─── DATASET ENTRIES
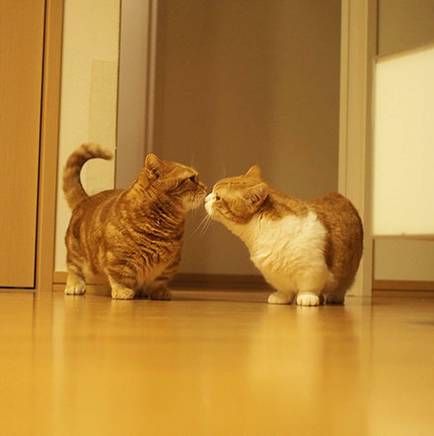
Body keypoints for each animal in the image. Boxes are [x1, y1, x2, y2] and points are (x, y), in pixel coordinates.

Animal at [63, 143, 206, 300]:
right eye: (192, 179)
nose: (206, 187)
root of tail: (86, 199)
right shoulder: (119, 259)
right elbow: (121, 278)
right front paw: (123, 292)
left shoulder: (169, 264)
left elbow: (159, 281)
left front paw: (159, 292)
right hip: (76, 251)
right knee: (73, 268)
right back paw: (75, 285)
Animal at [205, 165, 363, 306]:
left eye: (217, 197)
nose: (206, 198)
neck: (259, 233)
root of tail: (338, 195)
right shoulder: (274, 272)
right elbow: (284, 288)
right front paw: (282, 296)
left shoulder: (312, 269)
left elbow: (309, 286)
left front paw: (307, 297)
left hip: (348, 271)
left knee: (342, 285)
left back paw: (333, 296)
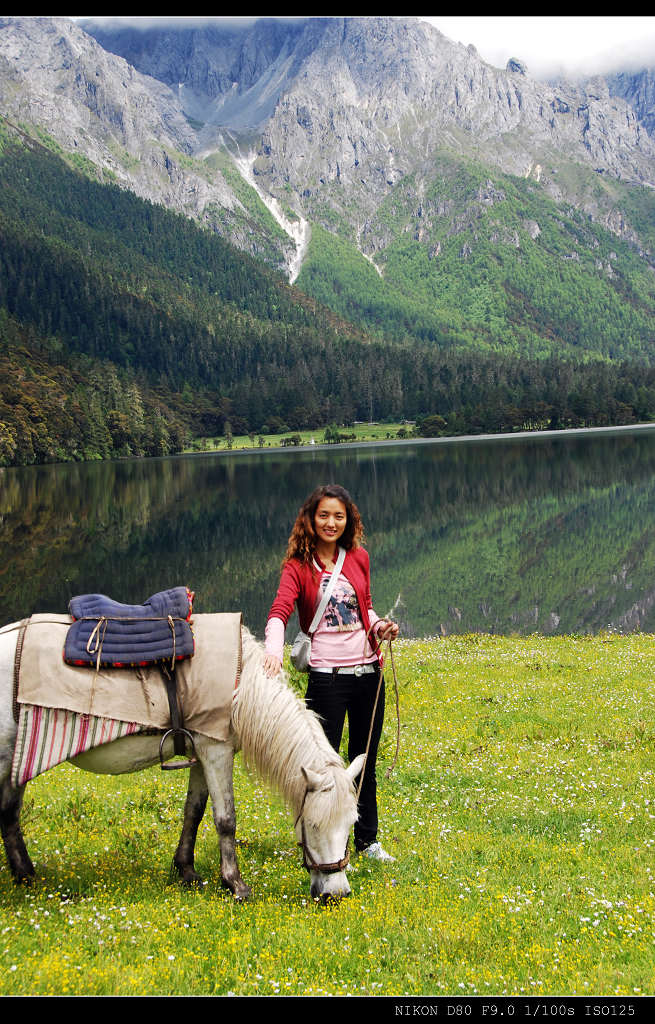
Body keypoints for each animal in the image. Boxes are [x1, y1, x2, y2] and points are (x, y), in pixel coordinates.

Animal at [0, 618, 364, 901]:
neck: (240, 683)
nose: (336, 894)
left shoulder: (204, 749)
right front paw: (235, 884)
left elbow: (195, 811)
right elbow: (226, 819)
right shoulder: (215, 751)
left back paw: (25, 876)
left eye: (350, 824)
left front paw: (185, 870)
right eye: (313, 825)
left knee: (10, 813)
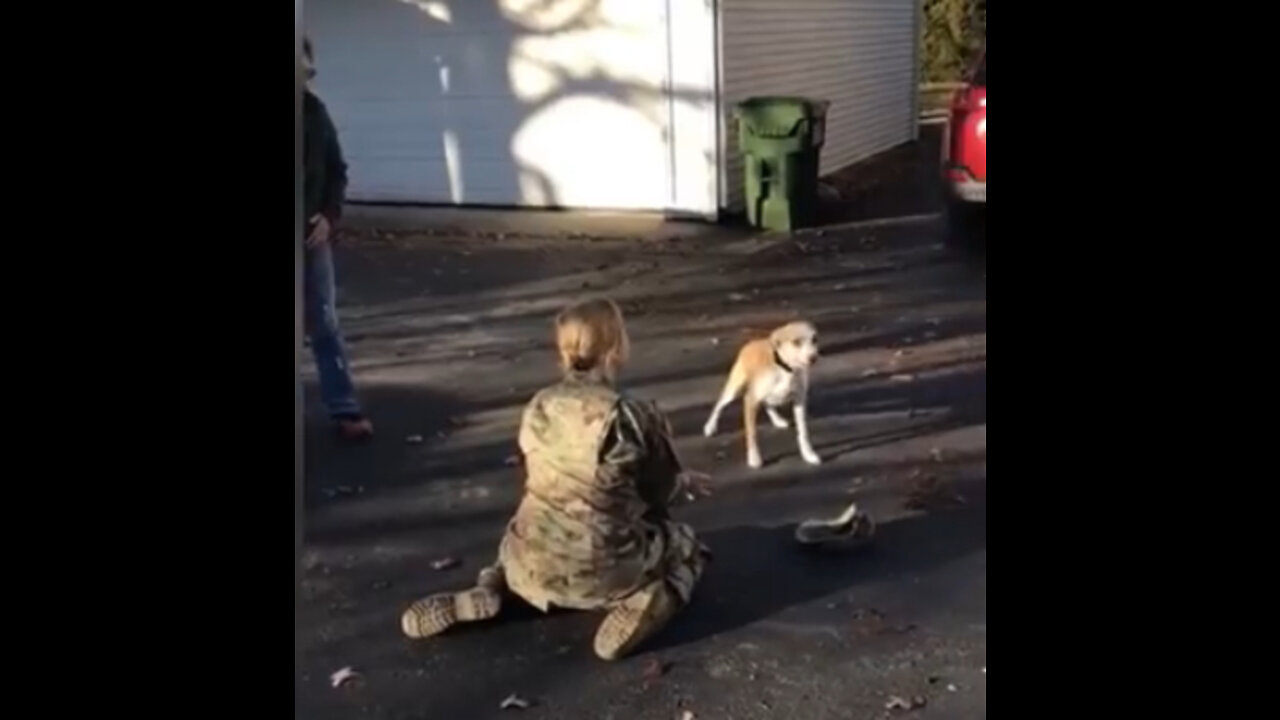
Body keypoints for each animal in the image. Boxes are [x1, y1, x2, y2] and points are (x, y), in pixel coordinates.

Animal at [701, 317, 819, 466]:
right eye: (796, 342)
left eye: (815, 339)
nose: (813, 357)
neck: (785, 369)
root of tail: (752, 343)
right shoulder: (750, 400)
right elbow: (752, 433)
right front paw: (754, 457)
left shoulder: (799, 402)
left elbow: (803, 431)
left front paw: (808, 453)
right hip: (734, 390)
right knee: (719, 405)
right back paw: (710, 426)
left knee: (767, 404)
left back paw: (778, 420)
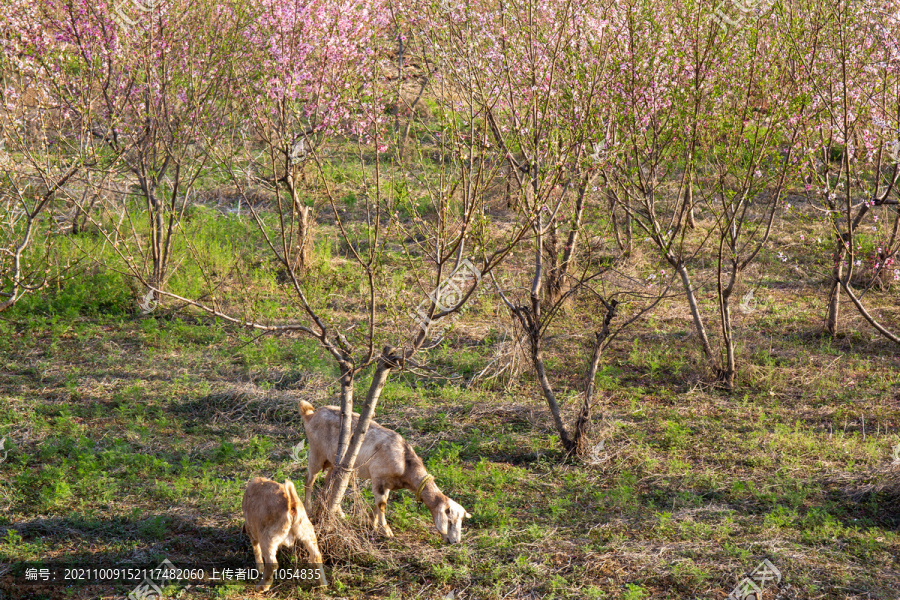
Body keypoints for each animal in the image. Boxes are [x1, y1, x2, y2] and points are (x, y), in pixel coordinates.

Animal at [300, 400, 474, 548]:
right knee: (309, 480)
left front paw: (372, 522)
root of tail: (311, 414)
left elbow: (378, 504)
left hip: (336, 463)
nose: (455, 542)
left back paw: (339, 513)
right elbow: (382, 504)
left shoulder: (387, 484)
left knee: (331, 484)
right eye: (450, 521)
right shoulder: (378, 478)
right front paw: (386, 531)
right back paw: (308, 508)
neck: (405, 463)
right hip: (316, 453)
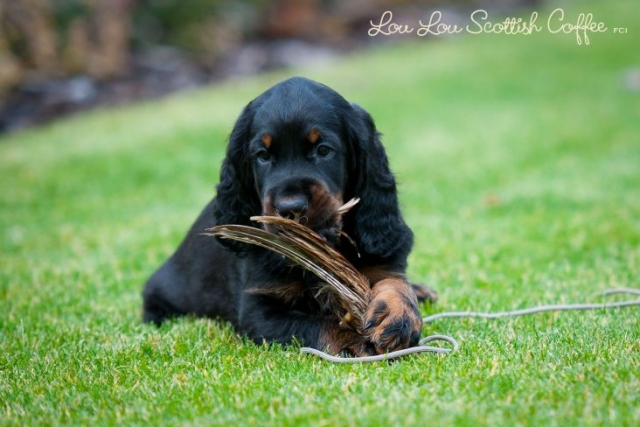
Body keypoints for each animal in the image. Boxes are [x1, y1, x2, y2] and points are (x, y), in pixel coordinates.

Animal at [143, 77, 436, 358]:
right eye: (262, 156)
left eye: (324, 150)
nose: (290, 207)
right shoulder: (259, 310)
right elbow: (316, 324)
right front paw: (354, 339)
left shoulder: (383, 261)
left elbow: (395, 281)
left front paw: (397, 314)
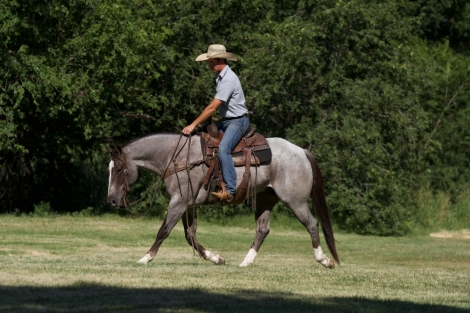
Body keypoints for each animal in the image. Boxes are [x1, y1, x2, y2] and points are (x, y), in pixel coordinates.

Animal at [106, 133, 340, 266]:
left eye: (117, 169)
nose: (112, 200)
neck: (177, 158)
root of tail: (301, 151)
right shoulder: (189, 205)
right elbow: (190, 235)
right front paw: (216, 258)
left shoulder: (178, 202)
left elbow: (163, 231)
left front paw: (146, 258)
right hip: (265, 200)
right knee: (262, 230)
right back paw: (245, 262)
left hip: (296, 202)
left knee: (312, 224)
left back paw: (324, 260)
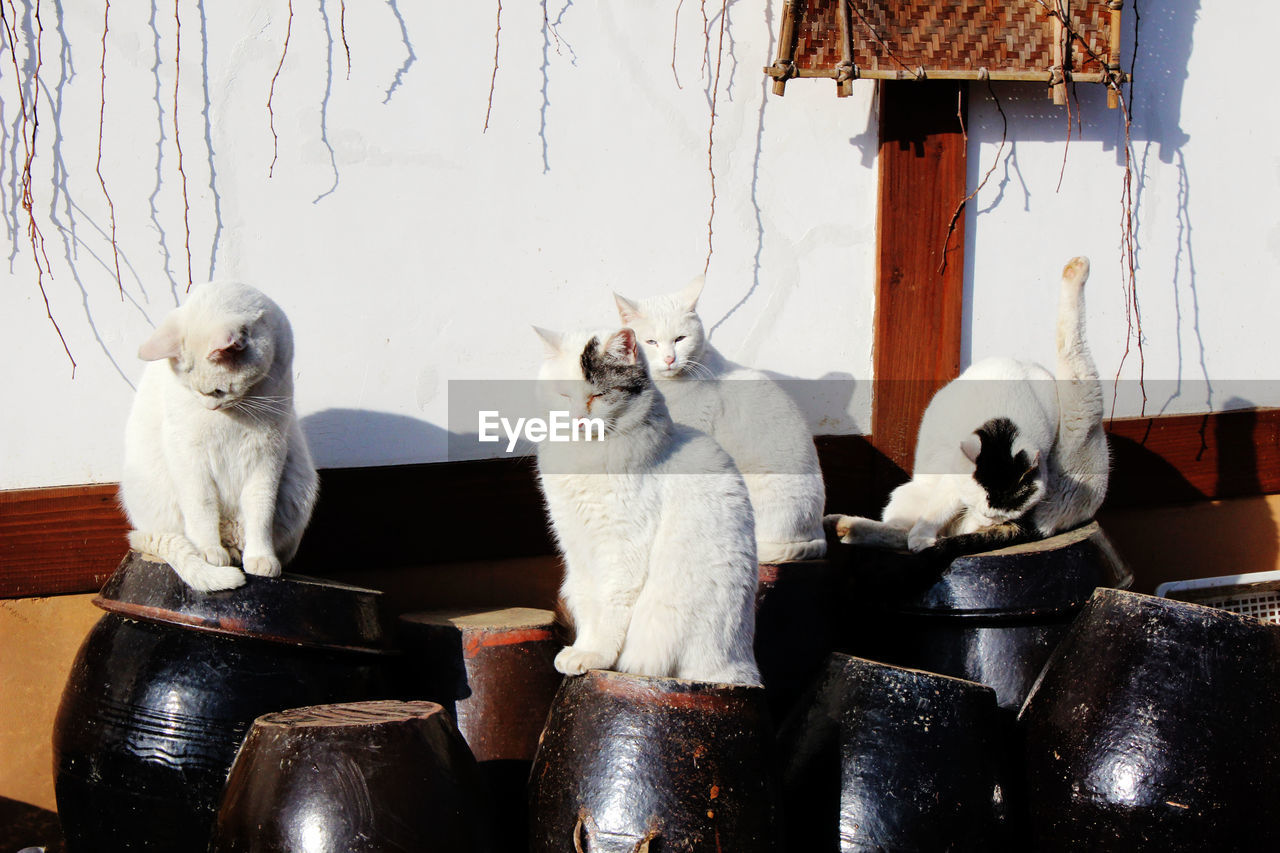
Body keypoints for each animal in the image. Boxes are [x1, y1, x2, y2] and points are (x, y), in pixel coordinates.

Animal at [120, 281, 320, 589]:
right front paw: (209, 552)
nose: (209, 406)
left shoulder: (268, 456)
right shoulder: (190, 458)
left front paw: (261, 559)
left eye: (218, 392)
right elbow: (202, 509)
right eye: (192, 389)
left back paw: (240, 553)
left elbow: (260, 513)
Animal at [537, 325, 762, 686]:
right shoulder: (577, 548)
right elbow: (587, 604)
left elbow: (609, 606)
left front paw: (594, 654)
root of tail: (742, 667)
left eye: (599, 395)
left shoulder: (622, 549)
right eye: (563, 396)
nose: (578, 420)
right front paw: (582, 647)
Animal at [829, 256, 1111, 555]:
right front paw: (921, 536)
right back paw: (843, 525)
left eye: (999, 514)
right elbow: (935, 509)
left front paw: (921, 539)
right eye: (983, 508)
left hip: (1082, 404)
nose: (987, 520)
──────
TASK STATEMENT:
In the transcription, every picture is to be excluded and the records above given again exactly.

TASK ANSWER:
Body keypoints for each animal in the image. Boxes are [x1, y1, x2, y2] and points are (x, y), in pixel coordinates.

Animal at [63, 143, 206, 300]:
right eye: (192, 179)
nose: (206, 187)
root of tail: (86, 199)
right shoulder: (119, 259)
right elbow: (121, 278)
right front paw: (123, 292)
left shoulder: (169, 264)
left elbow: (159, 281)
left front paw: (159, 292)
right hip: (76, 251)
right knee: (73, 268)
right back paw: (75, 285)
Animal at [205, 165, 363, 306]:
left eye: (217, 197)
nose: (206, 198)
neck: (259, 233)
root of tail: (338, 195)
right shoulder: (274, 272)
right elbow: (284, 288)
right front paw: (282, 296)
left shoulder: (312, 269)
left elbow: (309, 286)
left front paw: (307, 297)
left hip: (348, 271)
left knee: (342, 285)
left back paw: (333, 296)
Body keypoints for each animal in the image. Boxes are [x1, y1, x2, y2] and points are (x, y), in pixel coordinates.

Animal at [0, 618, 364, 901]:
neck: (240, 683)
nose: (336, 894)
left shoulder: (204, 749)
right front paw: (235, 884)
left elbow: (195, 811)
right elbow: (226, 819)
right shoulder: (215, 751)
left back paw: (25, 876)
left eye: (350, 824)
left front paw: (185, 870)
right eye: (313, 825)
left knee: (10, 813)
Body keypoints for each animal in the image. Boxes are [x1, y1, x2, y2] and points are (x, y), in pixel coordinates.

Animal at [701, 317, 819, 466]:
right eye: (796, 342)
left eye: (815, 339)
nose: (813, 357)
neck: (785, 369)
root of tail: (752, 343)
right shoulder: (750, 400)
right elbow: (752, 433)
right front paw: (754, 457)
left shoulder: (799, 402)
left elbow: (803, 431)
left front paw: (808, 453)
right hip: (734, 390)
right knee: (719, 405)
right back paw: (710, 426)
left knee: (767, 404)
left back paw: (778, 420)
Body keypoints for each animal in the image. Boxes are [x1, y1, x2, y2] and points are (x, y), in pixel coordinates.

Animal at [300, 400, 474, 548]:
right knee: (309, 480)
left front paw: (372, 522)
root of tail: (311, 414)
left elbow: (378, 504)
left hip: (336, 463)
nose: (455, 542)
left back paw: (339, 513)
right elbow: (382, 504)
left shoulder: (387, 484)
left knee: (331, 484)
right eye: (450, 521)
right shoulder: (378, 478)
right front paw: (386, 531)
right back paw: (308, 508)
neck: (405, 463)
right hip: (316, 453)
Body keypoints for each animal in the image. Boxes are [x1, y1, x2, y2] and points are (x, y), in pixel coordinates.

Animal at [143, 77, 436, 358]:
right eye: (262, 156)
left eye: (324, 150)
nose: (290, 207)
right shoulder: (259, 310)
right elbow: (316, 324)
right front paw: (354, 339)
left shoulder: (383, 261)
left elbow: (395, 281)
left front paw: (397, 314)
Body keypoints for each animal in the image. Boxes are [x1, y1, x2, y2] and points are (x, y), in pixel coordinates.

Animal at [106, 133, 340, 266]:
left eye: (117, 169)
nose: (112, 200)
neck: (177, 158)
root of tail: (301, 151)
right shoulder: (189, 205)
right elbow: (190, 235)
right front paw: (216, 258)
left shoulder: (178, 202)
left elbow: (163, 231)
left front paw: (146, 258)
right hip: (265, 200)
right knee: (262, 230)
right back paw: (245, 262)
left hip: (296, 202)
left knee: (312, 224)
left back paw: (324, 260)
Body keypoints for each animal in the image. Boxes are [x1, y1, x2, y2] and points are (x, y), in pixel coordinates.

Animal at [120, 281, 320, 589]:
right front paw: (209, 552)
nose: (209, 406)
left shoulder: (268, 456)
right shoulder: (190, 458)
left front paw: (261, 559)
left eye: (218, 392)
right elbow: (202, 509)
right eye: (192, 389)
left back paw: (240, 553)
left elbow: (260, 513)
Animal at [537, 325, 762, 686]:
right shoulder: (577, 548)
right elbow: (587, 604)
left elbow: (609, 606)
left front paw: (594, 654)
root of tail: (742, 667)
left eye: (599, 395)
left shoulder: (622, 549)
right eye: (563, 396)
nose: (578, 420)
right front paw: (582, 647)
Animal at [829, 256, 1111, 555]:
right front paw: (921, 536)
right back paw: (843, 525)
left eye: (999, 514)
right elbow: (935, 509)
left front paw: (921, 539)
right eye: (983, 508)
left hip: (1082, 404)
nose: (987, 520)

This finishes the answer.